Oct. 17, 2013
BELLINGHAM, Wash. -
By Kameron Payne, WWU Sports Information Office
When Greg Brisbon was named head men's soccer coach at Western Washington University in mid-February, one of his goals was to teach his players something more than just game tactics.
"I'd always wanted our team to do a community service project and then this opportunity presented itself," said Brisbon, who previously had spent 12 of the last 13 years as WWU's top assistant.
The chance was a visit in August to Camp Phoenix, a summer camp held at the north end of Lake Samish.
Following a morning conditioning workout, the Vikings packed their gear and made the short drive south on a warm, sunny day to play 11-on-11 soccer games.
The camp, however, was much different than the norm. All 35 children were burn victims who had come from all over the country to attend.
I've done Top Soccer before, but this camp was with kids with physical disabilities," said WWU player Kurtis Pederson, a sophomore from Puyallup (graduate of Bellarmine Prep). "I didn't know how I'd be able to cope with it at first."
Camp Phoenix is part of the Burned Children Recovery Foundation, an organization that helps burn victims and their families deal with their tragedies.
The purpose of the camp is to help the children feel good about themselves and how they interact with others, including people who have not been burned.
Michael T. Mathis, who founded the BCRF in 1989, understands intimately what these children are dealing with. In 1967, at age 11, he was a victim of a fire that left him with burns over 60 percent of his body.
"It's unacceptable to allow these children to hide," Mathis said. "When you make the choice to hide, nobody wins."
Each year, approximately 280,000 children in the United States are victims of tragic burns. This number may seem shocking to some since many victims hide in isolation, fearful and unsure how to deal with their circumstances.
This was not the case with the campers at Camp Phoenix, who where extremely welcoming of the team's presence.
"They came up to us," Pederson said with a smile. "They kind of ended up leading things. It was kind of the opposite of what I thought it would be."
Each year the camp is held at several locations around northwest Washington, providing opportunities for children to deal with their struggles in order to live a successful life.
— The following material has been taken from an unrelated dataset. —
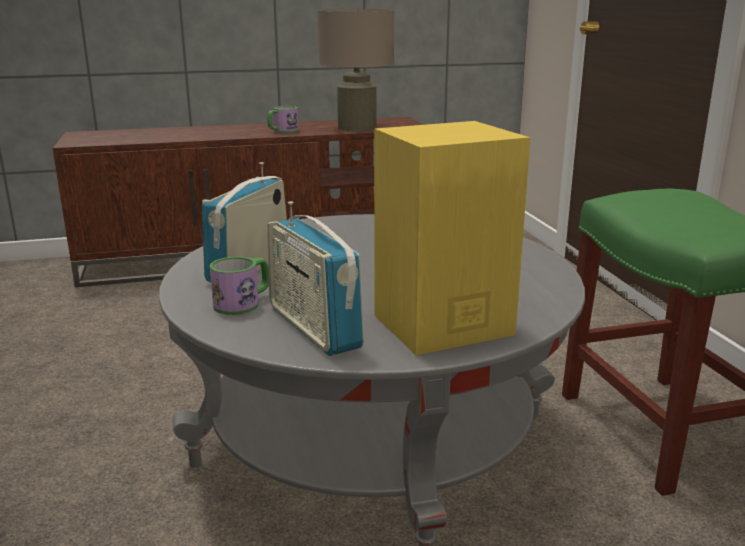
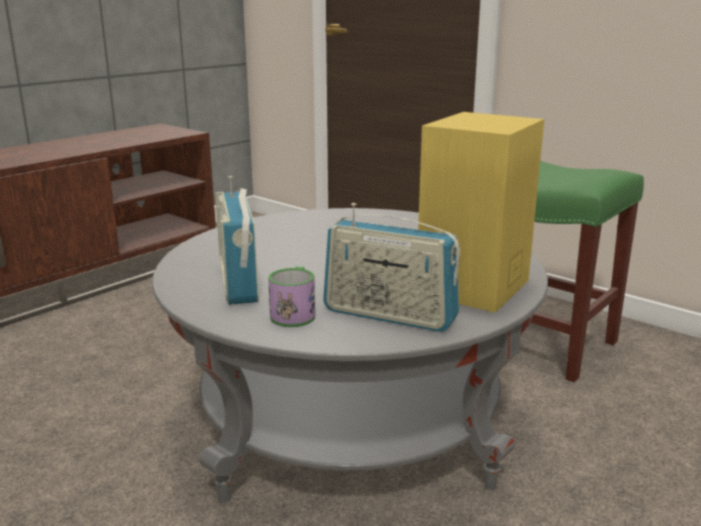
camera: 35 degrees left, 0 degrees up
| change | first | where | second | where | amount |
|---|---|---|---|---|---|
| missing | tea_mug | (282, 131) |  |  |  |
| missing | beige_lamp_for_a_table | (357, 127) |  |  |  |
"I thought it was a great experience for everyone," said Brisbon. "The guys did an awesome job. It showed how fortunate we are and it was a good way to give back."
The camp proved to be just as meaningful and memorable to the Vikings as it was for the campers.
Bailey Martin, a senior from Tacoma Washington, credits the experience for bringing the team closer this season. And WWU is enjoying an outstanding year, going unbeaten in six games during one stretch, its longest streak since 2007.
"I think it was a good team-building event," said Martin. "Being able to hang out with these kids and share our experiences together. It made us more of a unit."
The experience is something that Brisbon wants to continue.
"I would definitely do it again in a heartbeat," Pederson said. " I'm sure they are doing it next year and I'm sure we'll be there.